Gość koncertu, Maciej Miecznikowski, skutecznie zaprosił do wspólnego śpiewania kolęd wszystkich, którzy przyjęli zaproszenie na 8. Pogórskie Kolędowanie. A było ich w tym roku tak wielu, że wypełnili wszystkie miejsca w świątyni i wiele osób kolędowało na stojąco...

Gwiazdą kolędowego koncertu był w tym roku znakomity śpiewak Maciej Miecznikowski. Gwiazdą kolędowego koncertu był w tym roku znakomity śpiewak Maciej Miecznikowski.
Alina Świeży-Sobel /Foto Gość

Jak tłumaczył Maciej Miecznikowski, tak właśnie: z udziałem wszystkich obecnych, powinno wyglądać śpiewanie kolęd. Chętnie dzielił się wspomnieniami świątecznych tradycji z rodzinnych Kaszub, porównywał je z beskidzkimi zwyczajami. Nie zabrakło też w programie miejsca na fragment oratoryjny czy najnowszą piosenkę artysty, a po koncercie wielu też było chętnych, by zdobyć płytę z jego autografem.

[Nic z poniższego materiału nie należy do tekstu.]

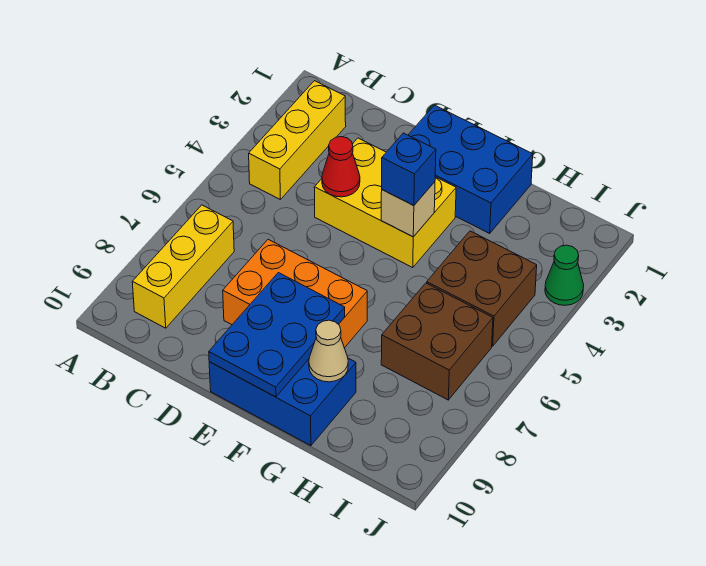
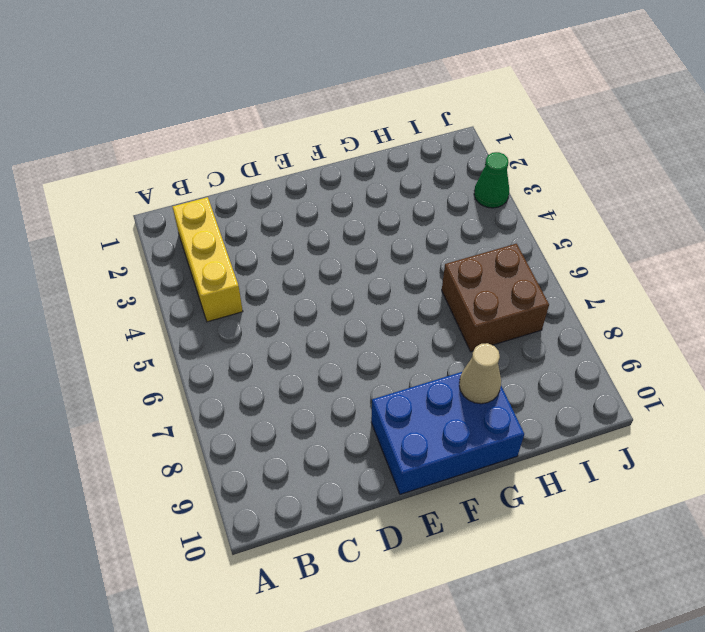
none -> yellow 1x3 brick [132,205,234,328]
none -> yellow 2x3 brick [314,138,456,268]
none -> orange 2x3 brick [223,239,367,348]

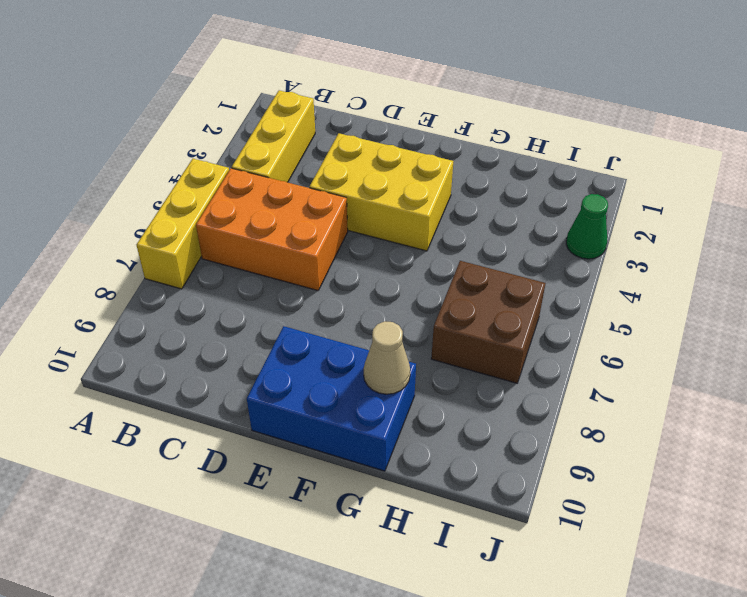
yellow 1x3 brick [137,159,229,289] -> yellow 1x3 brick moved to [132,205,234,328]
orange 2x3 brick [196,168,348,291] -> orange 2x3 brick moved to [223,239,367,348]
none -> blue 2x3 brick [408,105,533,233]
none -> brown 2x2 brick [427,231,537,346]
none -> red 1x1 cone [322,137,360,197]

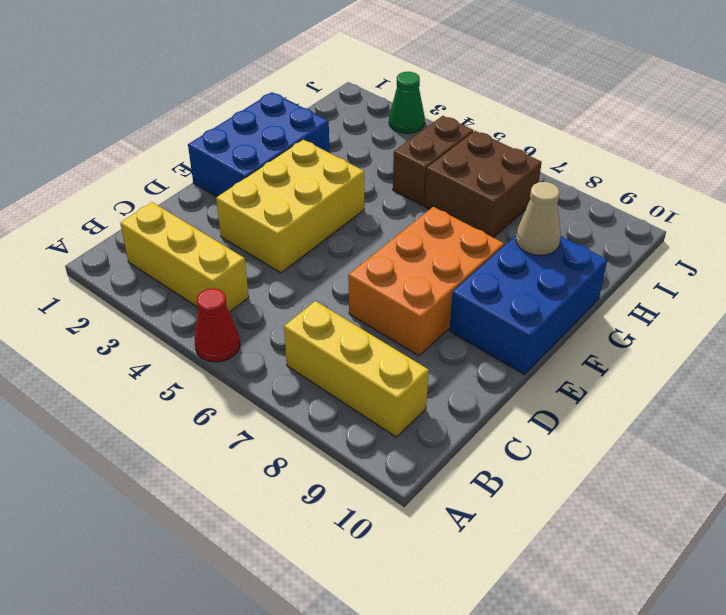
red 1x1 cone [195,289,240,362] -> red 1x1 cone moved to [322,137,360,197]
brown 1x2 brick [393,116,473,206] -> brown 2x2 brick [427,231,537,346]
none -> blue 2x3 plate [209,273,345,397]
none -> tan 1x1 brick [381,182,435,237]
none -> blue 1x1 brick [382,133,436,206]

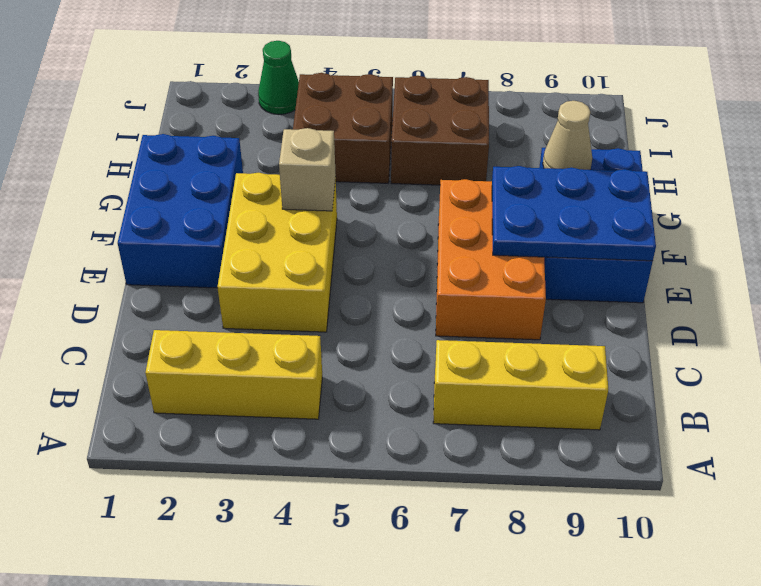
none -> red 1x1 cone [322,137,360,197]
none -> blue 1x1 brick [382,133,436,206]

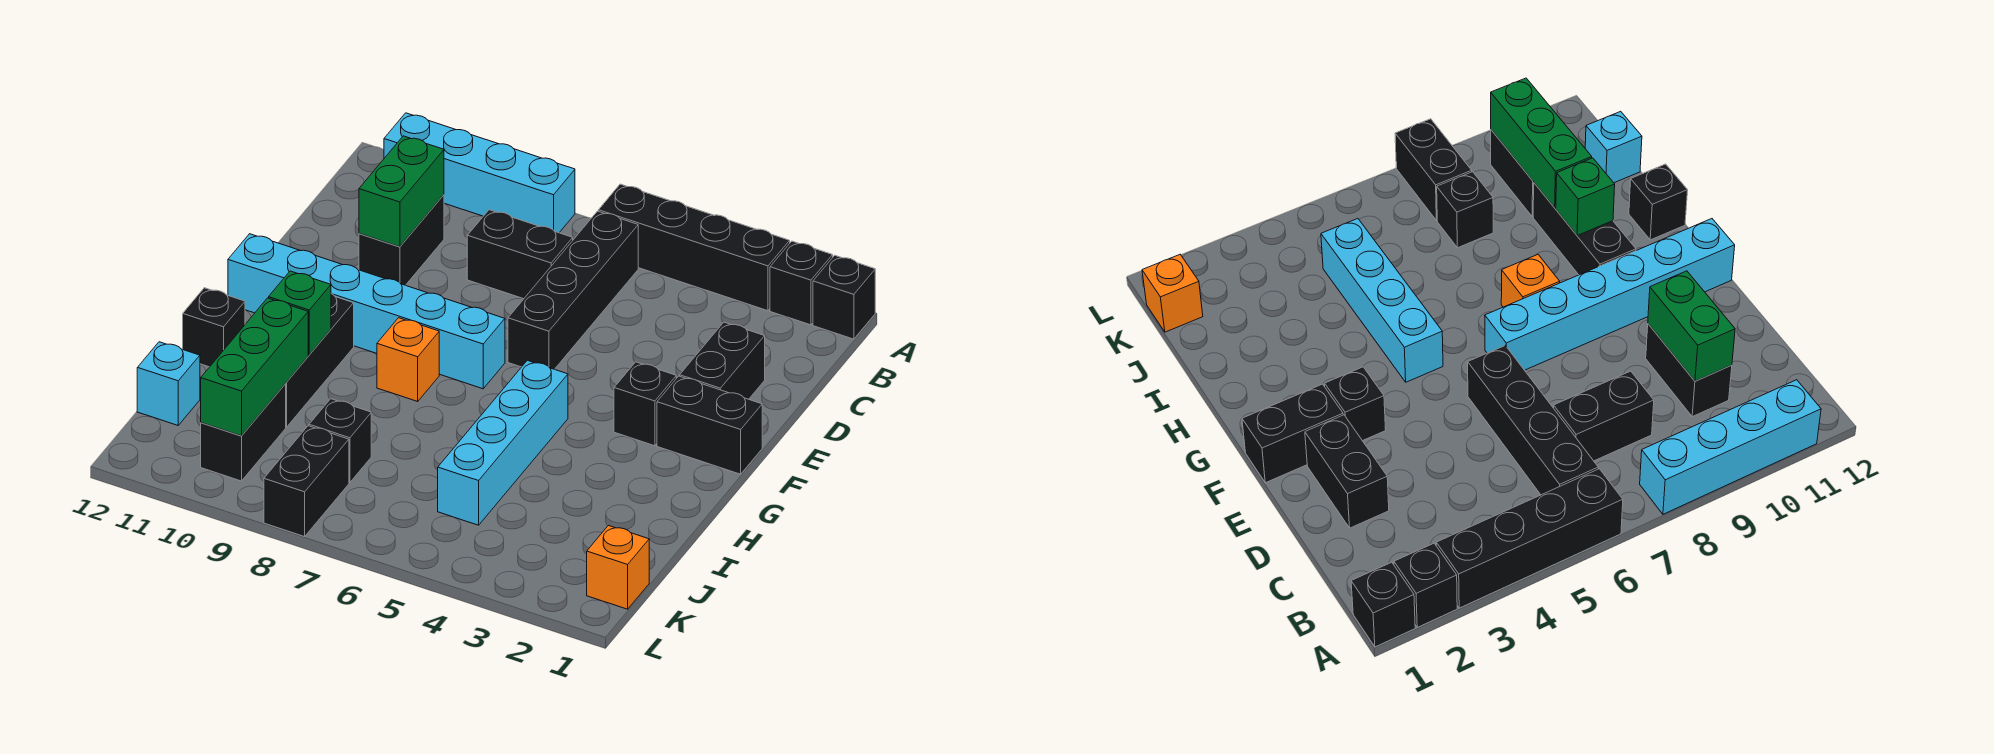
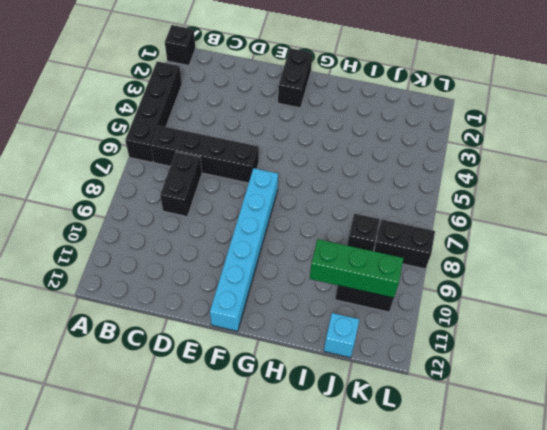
none -> black 1x1 brick [770,241,833,325]
none -> cyan 1x4 brick [384,113,575,233]
none -> black 1x2 brick [359,195,444,285]

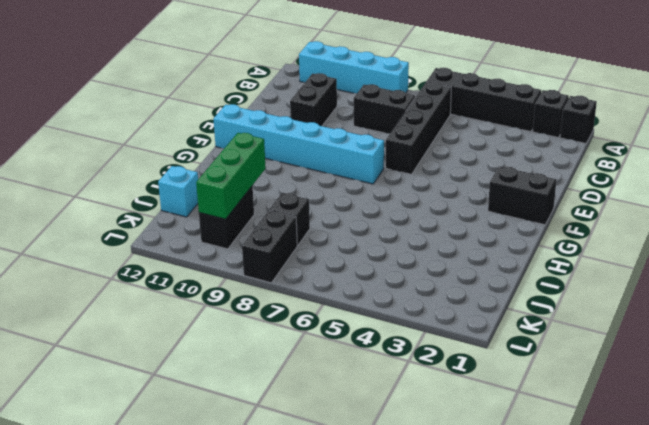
none -> black 1x2 brick [680,322,765,399]
none -> black 1x1 brick [614,362,676,446]
none -> cyan 1x4 brick [438,360,568,525]

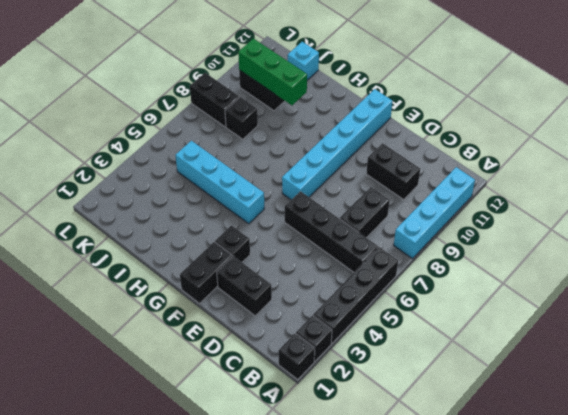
none -> orange 1x1 brick [377,318,439,401]
none -> black 1x3 brick [285,294,354,427]
none -> black 1x1 brick [183,288,245,367]

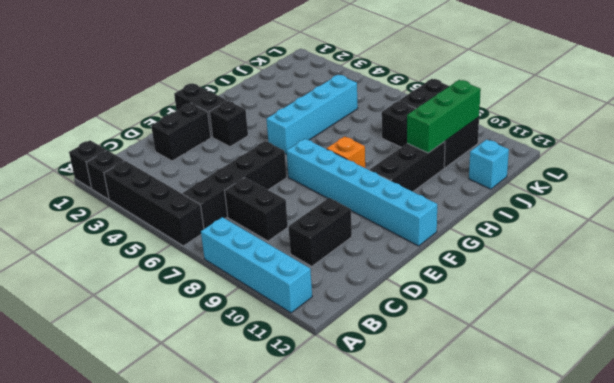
none -> black 1x1 brick [183,288,245,367]
none -> orange 1x1 brick [587,526,649,609]
none -> green 1x2 brick [359,136,444,247]

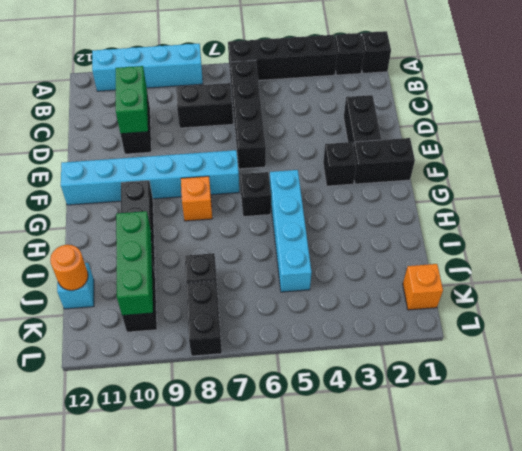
black 1x1 brick [240,172,271,217] -> black 1x1 brick moved to [183,288,245,367]
orange 1x1 round brick [50,245,88,290] -> none
none -> green 1x1 brick [269,271,331,355]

Kolędy wykonał zespół Twoi związany ze SNE "Zacheusz", oraz szkolny zespół Do Re Mi z SP nr 3 im. Jana Pawła II w Skoczowie, śpiewający pod kierownictwem Sławomira Chmiela.

- Z roku na rok przybywa aniołów: osób, które wspierają organizację koncertu - mówił Dariusz Kupka, który wspólnie z Michałem Augulem 8 lat temu zainicjował koncerty w Pogórzu. W tym gronie nie zabrakło: Doroty Kochman-Kohut, Małgorzaty Szteler-Furmaniuk, Piotra Góreckiego, Marcina Macheja. Im wszystkim serdecznie podziękował proboszcz ks. kan. Ignacy Czader.

Do grona aniołów dołączyli też wszyscy goście koncertu, którzy do puszek młodzieży ze Szkolnego Koła Caritas składali datki przeznaczone na zakup sprzętu rehabilitacyjnego do bezpłatnej parafialnej wypożyczalni.

- Z tych datków zostaną zakupione nowe łóżka rehabilitacyjne, po które wciąż ustawia się kolejka potrzebujących, a wiadomo, że te, które są cały czas w użytku, też się zużywają - tłumaczył podczas koncertu D. Kupka, w imieniu organizatorów zachęcając publiczność do ofiarnego wspierania potrzebujących.